But Dr. Padma-Nathan, who is a former student of Dr. Goldstein's, doesn't think that saddle compression alone causes impotency. Rather, he views it as just one of many factors in an aging man that can combine to sap potency.
"To be diabetic, to smoke cigarettes, to have high blood pressure or cholesterol puts you at definite risk for erectile dysfunction," he explains. "But to ride a bicycle? Perhaps it's a risk. It may just aggravate other factors."
"I take what Dr. Goldstein says very seriously," says Richard Lieberman, M.D., a clinical associate professor of surgery (urology) at Pennsylvania State University, who has treated impotent cyclists at his Allentown, Pennsylvania-based practice, "but I can think of a lot more things that are deleterious to one's health that should be outlawed before bikes. In fact, the overall vascular health of the cyclist may, in a lot of cases, outweigh some of the local deficit that's created."

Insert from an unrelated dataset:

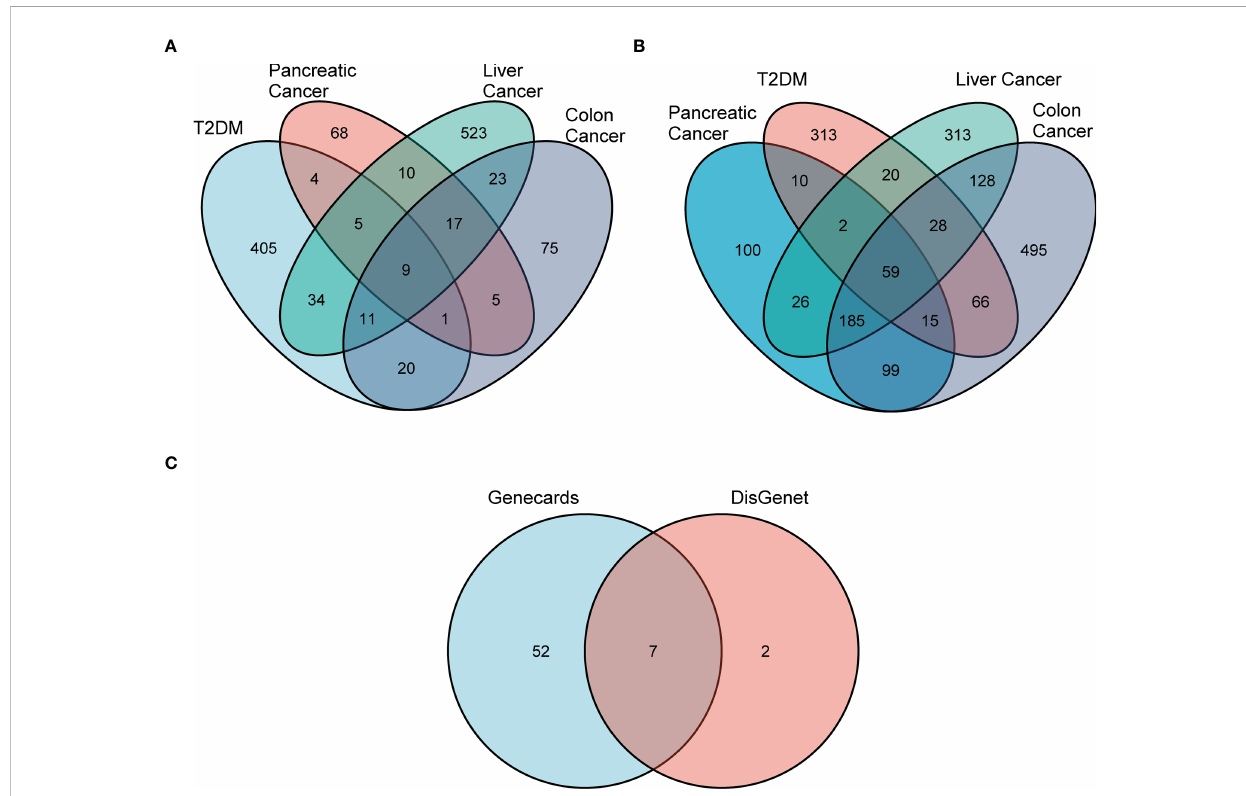
FIGURE 1 Screening for differential DCRGs. (A) Venn diagram showing nine intersection genes of fi ve diseases, T2DM, pancreatic cancer, liver cancer, and colon cancer, based on DisGeNET (r > 0.1). (B) The 59 intersection genes of the fi ve diseases based on GeneCards (r > 0.1). (C) The seven DCRGs obtained by the intersection of DisGeNET and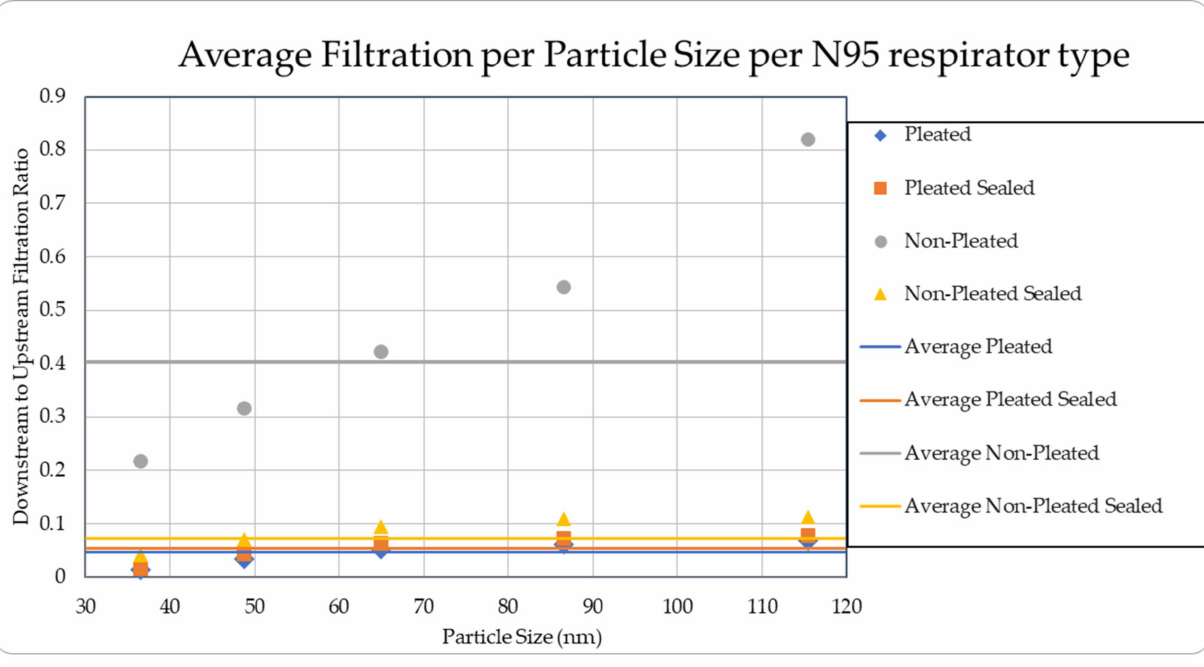
Figure 6. Average filtration ratios per type and per particle size at the Die Casting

Dr. Padma-Nathan, who rides a stationary bike every day to stay in shape, actually groaned when he heard that Dr. Goldstein was advocating banning bicycling. "There's no doubt there's a real issue here," he says, "but bicycling is an important form of cardiovascular exercise. Rather than terminate it, I would recommend tailoring this information to your own bicycling and body type."